▸ **Goal of the exercise**: All lines of the material that contain "cuộc" must be copied out.

▸ **Data to process**:
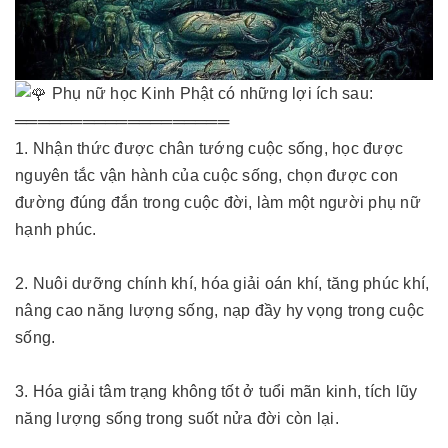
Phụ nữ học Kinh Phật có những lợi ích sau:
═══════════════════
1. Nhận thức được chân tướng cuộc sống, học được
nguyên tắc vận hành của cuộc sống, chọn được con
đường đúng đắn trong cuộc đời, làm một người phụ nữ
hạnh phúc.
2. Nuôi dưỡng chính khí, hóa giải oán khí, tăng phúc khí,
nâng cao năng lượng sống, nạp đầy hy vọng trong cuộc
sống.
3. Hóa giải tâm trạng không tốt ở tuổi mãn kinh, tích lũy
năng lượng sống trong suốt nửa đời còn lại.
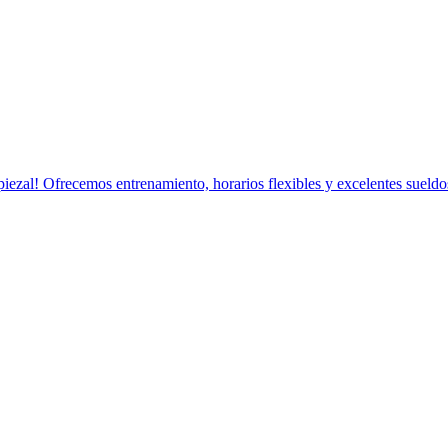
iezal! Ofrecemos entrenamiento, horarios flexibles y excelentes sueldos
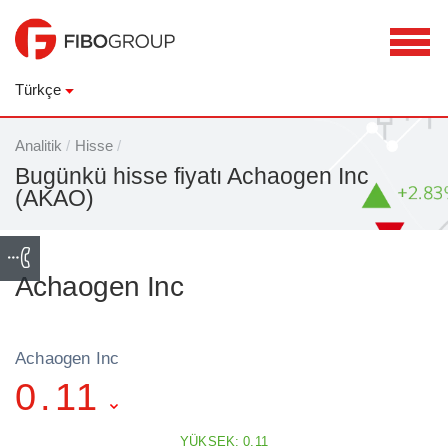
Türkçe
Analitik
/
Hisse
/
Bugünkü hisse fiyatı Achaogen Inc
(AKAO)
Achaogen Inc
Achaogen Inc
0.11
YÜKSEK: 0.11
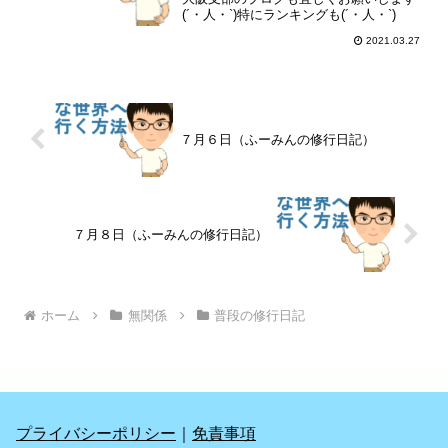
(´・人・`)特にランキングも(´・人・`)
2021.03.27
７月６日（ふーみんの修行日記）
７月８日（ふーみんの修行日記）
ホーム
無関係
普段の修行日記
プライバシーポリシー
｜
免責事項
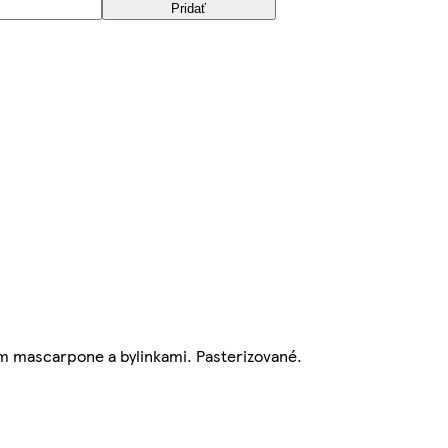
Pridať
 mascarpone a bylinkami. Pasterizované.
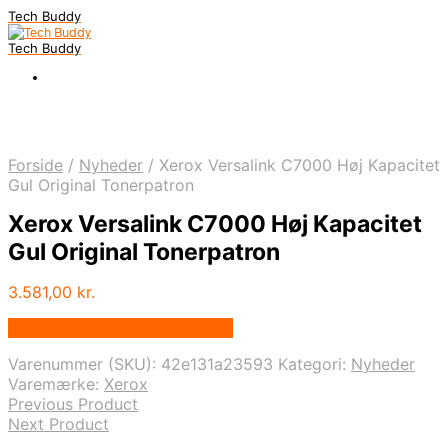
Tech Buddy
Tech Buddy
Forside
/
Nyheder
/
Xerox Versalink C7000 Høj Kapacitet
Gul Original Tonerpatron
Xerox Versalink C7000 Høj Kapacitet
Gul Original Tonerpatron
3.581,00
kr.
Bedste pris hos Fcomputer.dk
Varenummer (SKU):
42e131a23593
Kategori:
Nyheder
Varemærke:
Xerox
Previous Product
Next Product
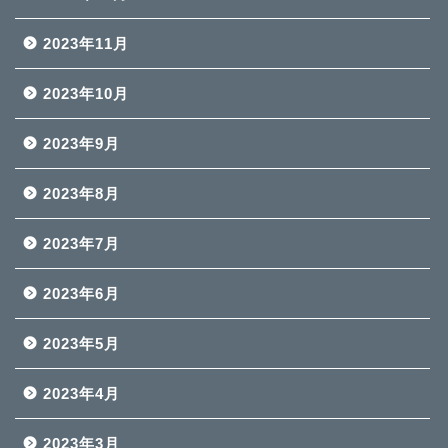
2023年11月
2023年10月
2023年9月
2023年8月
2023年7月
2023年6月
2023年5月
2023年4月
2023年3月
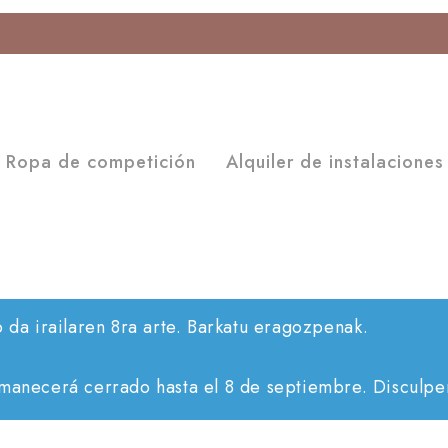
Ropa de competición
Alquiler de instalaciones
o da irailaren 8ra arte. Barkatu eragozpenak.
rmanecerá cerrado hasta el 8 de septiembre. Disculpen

▸ **Expected answer**:
1. Nhận thức được chân tướng cuộc sống, học được
nguyên tắc vận hành của cuộc sống, chọn được con
đường đúng đắn trong cuộc đời, làm một người phụ nữ
nâng cao năng lượng sống, nạp đầy hy vọng trong cuộc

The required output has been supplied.